Deborah Lawrence Schafer’s work conveys an ethereal quality that embodies the natural environment’s ability to transform a landscape and its relationship to time, also a reflection of life’s transience. She primarily draws inspiration from the ever-changing land and sea of the Bay Area, coastal Maine and coastal Mexico. Even her early work in kinetic sculptures and discrete technological systems focused on the ephemeral.
Born in San Antonio, Texas, Deborah has a BA in Visual Arts from Princeton University. She has worked at the National Gallery of Art in Washington, D.C., the Fine Arts Museums and Museum of Modern Art in San Francisco, and has curated exhibitions at both the Sonoma Valley Museum of Art and El Museo del Barrio, in New York City. Deborah left her career in the arts in 2005 around the time her son and parents met untimely deaths. These events solidified her interest in the ethereal and broadened her interests to include biotechnology and the development of new medical devices. She eventually began painting again and today works on both art and biotech projects.

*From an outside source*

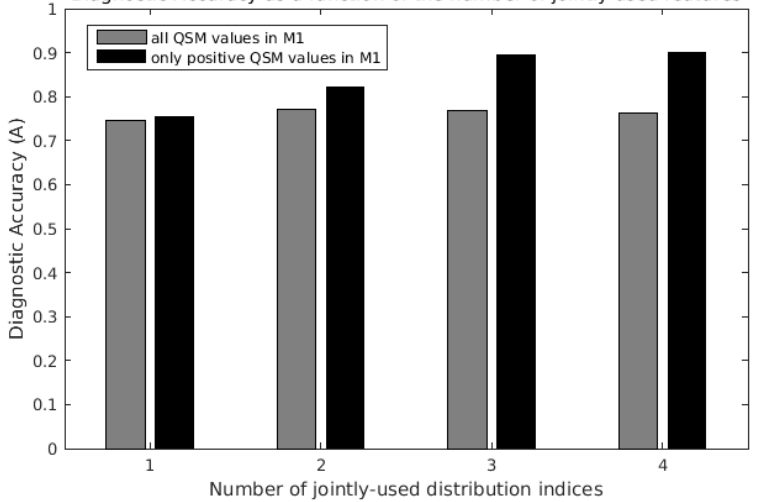
Figure 4. Maximum diagnostic accuracy of support vector machine (SVM) classifiers as a function of the number of QSM distribution indices jointly considered. The last black bar on the right indicates the maximum diagnostic accuracy (A = 0.90) obtained with the joint use of all four distribution indices μ+, σ+, S+ and K+ of QSM positive values in the primary motor cortex (M1).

On the exploration of food and art:
These pieces are a celebration of the bounty of nature and an exploration of the tension between the natural and developed worlds. Juxtaposing themes of control and wildness is a new direction for my work as I wrestle with the balance that is needed for harmony to exist. I am drawn to the symbolic imagery of flowers. While historically they are a coded language of sorts, their meaning is somewhat mysterious. In contrast, straight lines convey their own meaning very precisely.